Dia mengungkapkan, 10 momen Pemilu itu dimulai pada pemilihan legislatif (Pileg) 2004 di mana jumlah partisipasi pemilihnya di Kota Makassar hanya 75,92 persen.

Pemilihan Presiden (Pilpres) 2004, jumlah partisipasi pemilih 72,66 persen. Pemilihan Gubernur (Pilgub) 2007, partisipasi pemilihnya 54,24 persen dan Pemilihan Wali Kota (Pilwali) 2008 partisinyas 57,92 persen.

Kembali Pemilu digelar pada 2009 dan di mulai pada Pileg, partisipasi pemilihnya 57,53 persen, Pilpres (65,16 persen), Pilgub 2013 (60,54 persen), Pilwali 2013 (59,94 persen), Pemilu legislatif 2014 (63,43 persen) dan terakhir Pilpres 2014 tetap di angka 63,34 persen.

"Jadi berdasarkan data partisipasi ini memang fluktuatif.
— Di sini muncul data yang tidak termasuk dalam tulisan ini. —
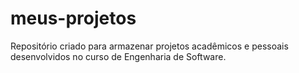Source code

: # meus-projetos
Repositório criado para armazenar projetos acadêmicos e pessoais desenvolvidos no curso de Engenharia de Software.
Jumlah partisipasi pemilih terbesar selama 10 tahun itu hanya terjadi pada Pemilu Legislatif 2004 karena mencapai angka 75 persen lebih, selebihnya terus turun dan sangat tajam," katanya.
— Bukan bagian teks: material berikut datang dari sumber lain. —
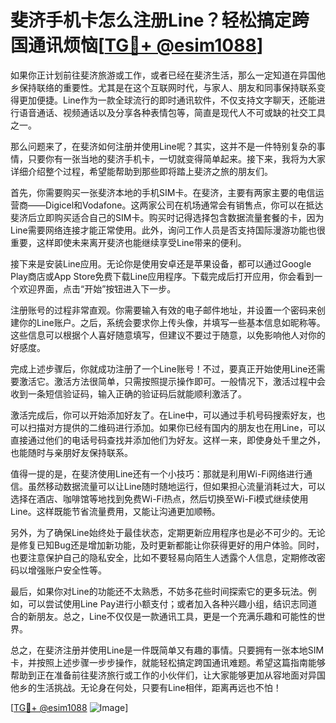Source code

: # 斐济手机卡怎么注册Line？轻松搞定跨国通讯烦恼[[TG💪+ @esim1088](https://t.me/s/esim1088)]

如果你正计划前往斐济旅游或工作，或者已经在斐济生活，那么一定知道在异国他乡保持联络的重要性。尤其是在这个互联网时代，与家人、朋友和同事保持联系变得更加便捷。Line作为一款全球流行的即时通讯软件，不仅支持文字聊天，还能进行语音通话、视频通话以及分享各种表情包等，简直是现代人不可或缺的社交工具之一。

那么问题来了，在斐济如何注册并使用Line呢？其实，这并不是一件特别复杂的事情，只要你有一张当地的斐济手机卡，一切就变得简单起来。接下来，我将为大家详细介绍整个过程，希望能帮助到那些即将踏上斐济之旅的朋友们。

首先，你需要购买一张斐济本地的手机SIM卡。在斐济，主要有两家主要的电信运营商——Digicel和Vodafone。这两家公司在机场通常会有销售点，你可以在抵达斐济后立即购买适合自己的SIM卡。购买时记得选择包含数据流量套餐的卡，因为Line需要网络连接才能正常使用。此外，询问工作人员是否支持国际漫游功能也很重要，这样即使未来离开斐济也能继续享受Line带来的便利。

接下来是安装Line应用。无论你是使用安卓还是苹果设备，都可以通过Google Play商店或App Store免费下载Line应用程序。下载完成后打开应用，你会看到一个欢迎界面，点击“开始”按钮进入下一步。

注册账号的过程非常直观。你需要输入有效的电子邮件地址，并设置一个密码来创建你的Line账户。之后，系统会要求你上传头像，并填写一些基本信息如昵称等。这些信息可以根据个人喜好随意填写，但建议不要过于随意，以免影响他人对你的好感度。

完成上述步骤后，你就成功注册了一个Line账号！不过，要真正开始使用Line还需要激活它。激活方法很简单，只需按照提示操作即可。一般情况下，激活过程中会收到一条短信验证码，输入正确的验证码后就能顺利激活了。

激活完成后，你可以开始添加好友了。在Line中，可以通过手机号码搜索好友，也可以扫描对方提供的二维码进行添加。如果你已经有国内的朋友也在用Line，可以直接通过他们的电话号码查找并添加他们为好友。这样一来，即使身处千里之外，也能随时与亲朋好友保持联系。

值得一提的是，在斐济使用Line还有一个小技巧：那就是利用Wi-Fi网络进行通信。虽然移动数据流量可以让Line随时随地运行，但如果担心流量消耗过大，可以选择在酒店、咖啡馆等地找到免费Wi-Fi热点，然后切换至Wi-Fi模式继续使用Line。这样既能节省流量费用，又能让沟通更加顺畅。

另外，为了确保Line始终处于最佳状态，定期更新应用程序也是必不可少的。无论是修复已知Bug还是增加新功能，及时更新都能让你获得更好的用户体验。同时，也要注意保护自己的隐私安全，比如不要轻易向陌生人透露个人信息，定期修改密码以增强账户安全性等。

最后，如果你对Line的功能还不太熟悉，不妨多花些时间探索它的更多玩法。例如，可以尝试使用Line Pay进行小额支付；或者加入各种兴趣小组，结识志同道合的新朋友。总之，Line不仅仅是一款通讯工具，更是一个充满乐趣和可能性的世界。

总之，在斐济注册并使用Line是一件既简单又有趣的事情。只要拥有一张本地SIM卡，并按照上述步骤一步步操作，就能轻松搞定跨国通讯难题。希望这篇指南能够帮助到正在准备前往斐济旅行或工作的小伙伴们，让大家能够更加从容地面对异国他乡的生活挑战。无论身在何处，只要有Line相伴，距离再远也不怕！

[[TG💪+ @esim1088](https://t.me/s/esim1088) ![Image](https://i.postimg.cc/4NQfJmqS/Snipaste-2025-05-13-00-14-12.png)]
Salma menyebutkan, rendahnya pendidikan politik tergambar dari sejumlah alasan masyarakat tidak menggunakan haknya sebagai pemilih. Alasan tersebut antara lain apatis dan jenuh karena pemilu dianggap tidak memberikan perubahan.

Selain itu, pemilih juga cenderung tidak mengetahui latar belakang calon yang akan dipilih. Belum lagi adanya provokasi dari orang tertentu untuk tidak ikut memilih.

Menurut dia, ketidakhadiran pemilih juga dipengarui oleh sejumlah masalah teknis. Di antaranya tidak mendapatkan undangan memilih atau punya kesibukan lain.

Namun hal tersebut dianggap tidak terlalu signifikan mengingat, peraturan teranyar KPU meringankan masyarakat untuk menggunakan haknya. Misalnya dengan menggunakan KTP atau Kartu Keluarga (KK) sebagai pengganti undangan memilih atau membolehkan memilih di luar tempatnya terdaftar.

Dari hasil riset tersebut, LSKP merekomendasikan kepada KPU Kota Makassar untuk menyusun strategi peningkatan pendidikan politik yang ditujukan untuk masyarakat.

Salma menyebutkan, hal itu bisa dilakukan antara lain melalui sosialisasi yang meluas dan menjangkau berbagai golongan, serta melibatkan berbagai organisasi kemasyarakatan, kepemudaan, dan keagamaan.

"Di sisi lain, partai politik serta anggota parlemen perlu memperkuat hubungan mereka dengan konstituen. Perlu komunikasi politik yang lebih intens. Jangan sampai hanya datang kepada masyarakat jelang pemilihan," sebutnya.